## About this exercise
In the listing below, find the line with "LUNCH / SNACKS: Campers" and the line with "Town of Whitehall". Repeat those two lines and all lines between them exactly.
(Dataset excerpts)
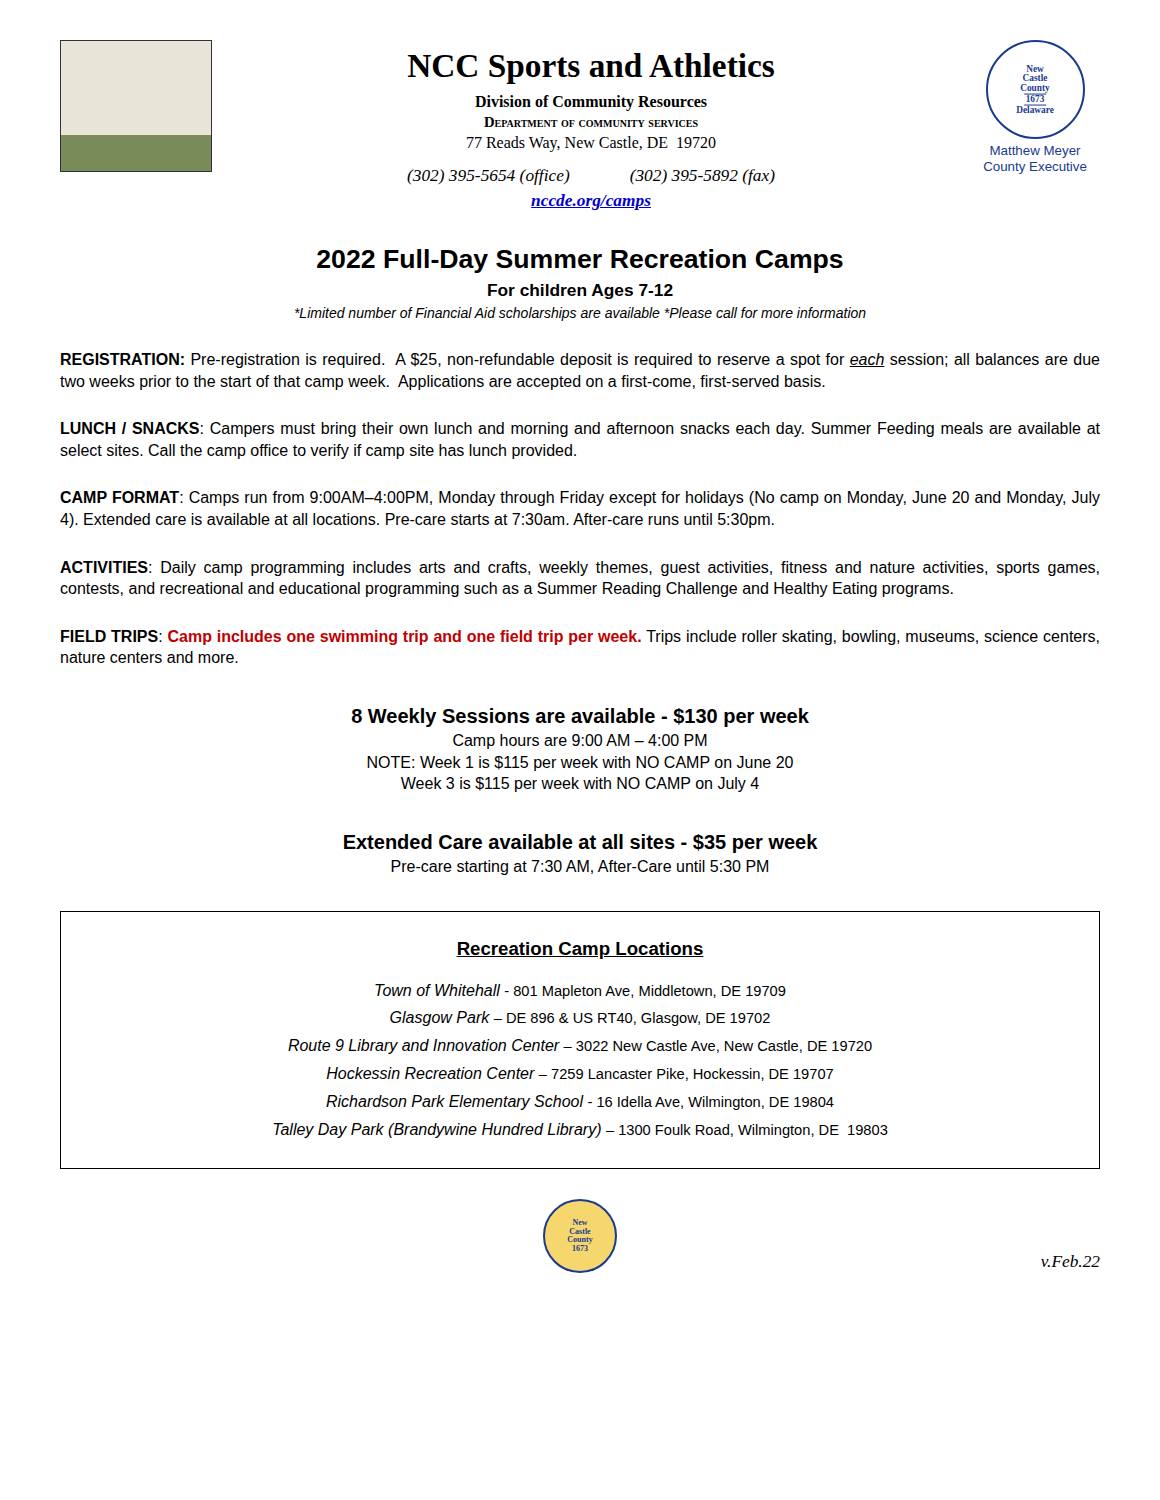NCC Sports and Athletics
Division of Community Resources
Department of community services
77 Reads Way, New Castle, DE 19720
(302) 395-5654 (office) (302) 395-5892 (fax)
nccde.org/camps
New
Castle
County
1673
Delaware
Matthew Meyer
County Executive
2022 Full-Day Summer Recreation Camps
For children Ages 7-12
*Limited number of Financial Aid scholarships are available *Please call for more information
REGISTRATION: Pre-registration is required. A $25, non-refundable deposit is required to reserve a spot for each session; all balances are due two weeks prior to the start of that camp week. Applications are accepted on a first-come, first-served basis.
LUNCH / SNACKS: Campers must bring their own lunch and morning and afternoon snacks each day. Summer Feeding meals are available at select sites. Call the camp office to verify if camp site has lunch provided.
CAMP FORMAT: Camps run from 9:00AM–4:00PM, Monday through Friday except for holidays (No camp on Monday, June 20 and Monday, July 4). Extended care is available at all locations. Pre-care starts at 7:30am. After-care runs until 5:30pm.
ACTIVITIES: Daily camp programming includes arts and crafts, weekly themes, guest activities, fitness and nature activities, sports games, contests, and recreational and educational programming such as a Summer Reading Challenge and Healthy Eating programs.
FIELD TRIPS: Camp includes one swimming trip and one field trip per week. Trips include roller skating, bowling, museums, science centers, nature centers and more.
8 Weekly Sessions are available - $130 per week
Camp hours are 9:00 AM – 4:00 PM
NOTE: Week 1 is $115 per week with NO CAMP on June 20
Week 3 is $115 per week with NO CAMP on July 4
Extended Care available at all sites - $35 per week
Pre-care starting at 7:30 AM, After-Care until 5:30 PM
Recreation Camp Locations
Town of Whitehall - 801 Mapleton Ave, Middletown, DE 19709
Glasgow Park – DE 896 & US RT40, Glasgow, DE 19702
Route 9 Library and Innovation Center – 3022 New Castle Ave, New Castle, DE 19720
Hockessin Recreation Center – 7259 Lancaster Pike, Hockessin, DE 19707
Richardson Park Elementary School - 16 Idella Ave, Wilmington, DE 19804
Talley Day Park (Brandywine Hundred Library) – 1300 Foulk Road, Wilmington, DE 19803
New
Castle
County
1673
v.Feb.22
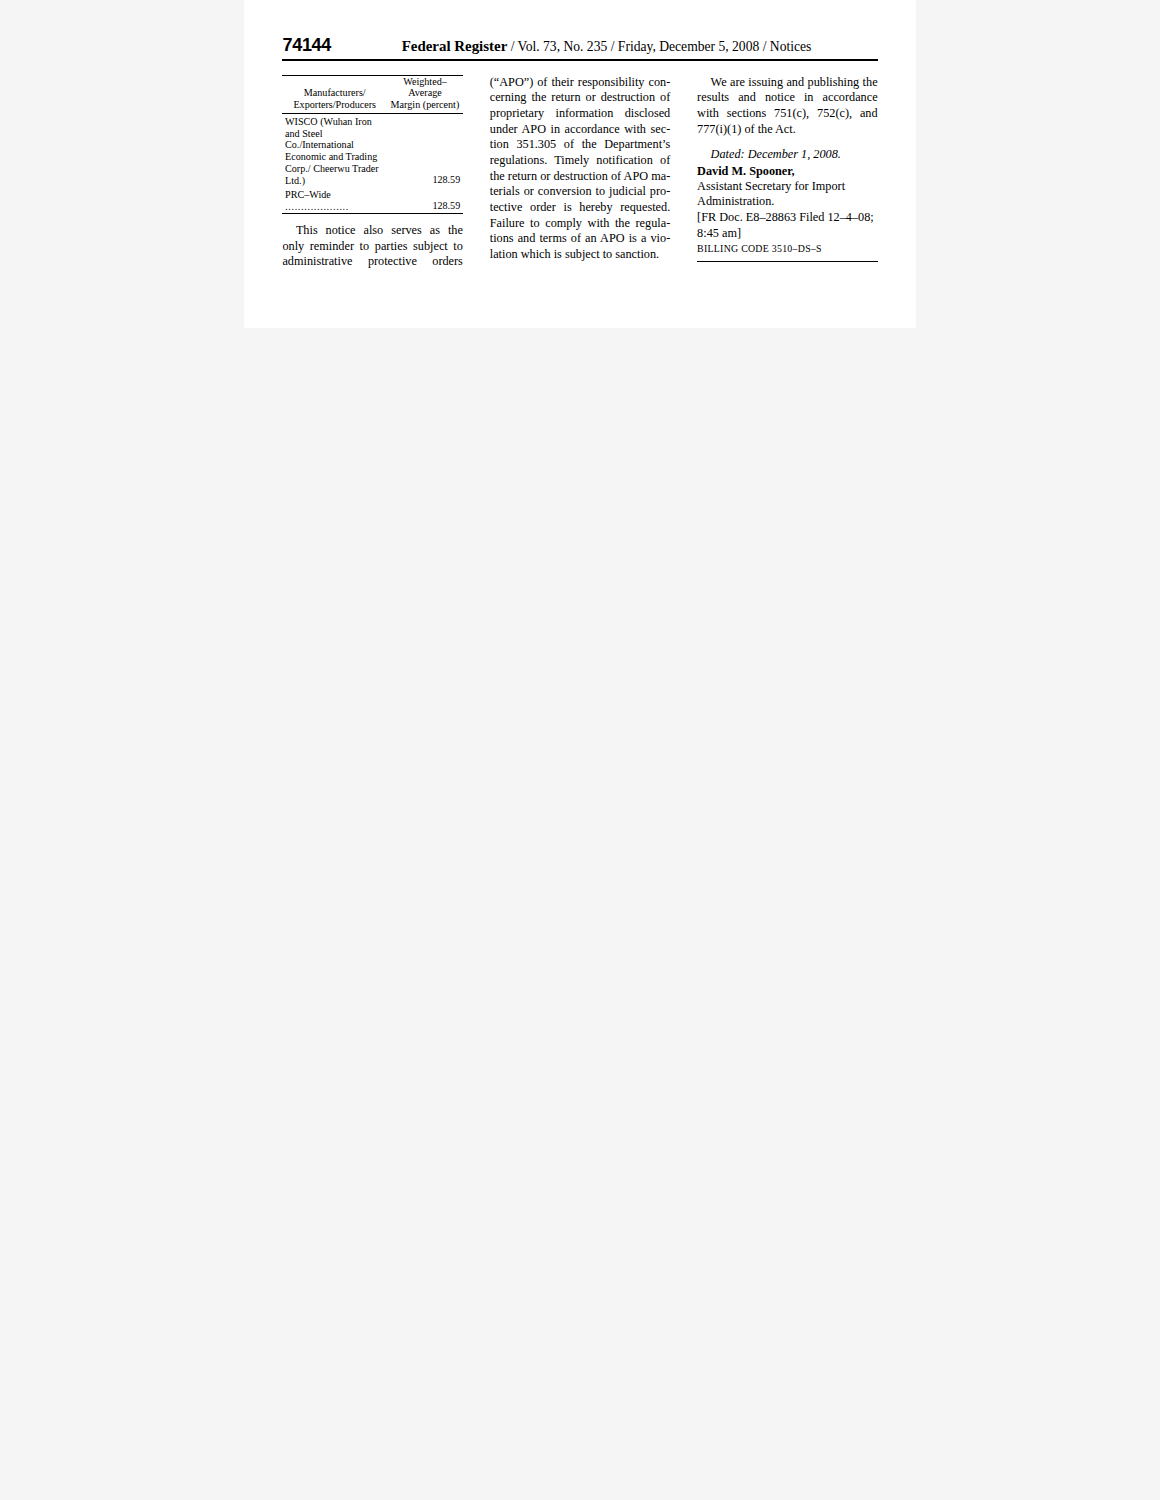74144
Federal Register / Vol. 73, No. 235 / Friday, December 5, 2008 / Notices
| Manufacturers/ Exporters/Producers | Weighted–Average Margin (percent) |
| --- | --- |
| WISCO (Wuhan Iron and Steel Co./International Economic and Trading Corp./ Cheerwu Trader Ltd.) | 128.59 |
| PRC–Wide | 128.59 |
This notice also serves as the only reminder to parties subject to administrative protective orders (“APO”) of their responsibility concerning the return or destruction of proprietary information disclosed under APO in accordance with section 351.305 of the Department’s regulations. Timely notification of the return or destruction of APO materials or conversion to judicial protective order is hereby requested. Failure to comply with the regulations and terms of an APO is a violation which is subject to sanction.
We are issuing and publishing the results and notice in accordance with sections 751(c), 752(c), and 777(i)(1) of the Act.
Dated: December 1, 2008.
David M. Spooner,
Assistant Secretary for Import Administration.
[FR Doc. E8–28863 Filed 12–4–08; 8:45 am]
BILLING CODE 3510–DS–S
(End Dataset excerpts)
## Solution to this problem
LUNCH / SNACKS: Campers must bring their own lunch and morning and afternoon snacks each day. Summer Feeding meals are available at select sites. Call the camp office to verify if camp site has lunch provided.
CAMP FORMAT: Camps run from 9:00AM–4:00PM, Monday through Friday except for holidays (No camp on Monday, June 20 and Monday, July 4). Extended care is available at all locations. Pre-care starts at 7:30am. After-care runs until 5:30pm.
ACTIVITIES: Daily camp programming includes arts and crafts, weekly themes, guest activities, fitness and nature activities, sports games, contests, and recreational and educational programming such as a Summer Reading Challenge and Healthy Eating programs.
FIELD TRIPS: Camp includes one swimming trip and one field trip per week. Trips include roller skating, bowling, museums, science centers, nature centers and more.
8 Weekly Sessions are available - $130 per week
Camp hours are 9:00 AM – 4:00 PM
NOTE: Week 1 is $115 per week with NO CAMP on June 20
Week 3 is $115 per week with NO CAMP on July 4
Extended Care available at all sites - $35 per week
Pre-care starting at 7:30 AM, After-Care until 5:30 PM
Recreation Camp Locations
Town of Whitehall - 801 Mapleton Ave, Middletown, DE 19709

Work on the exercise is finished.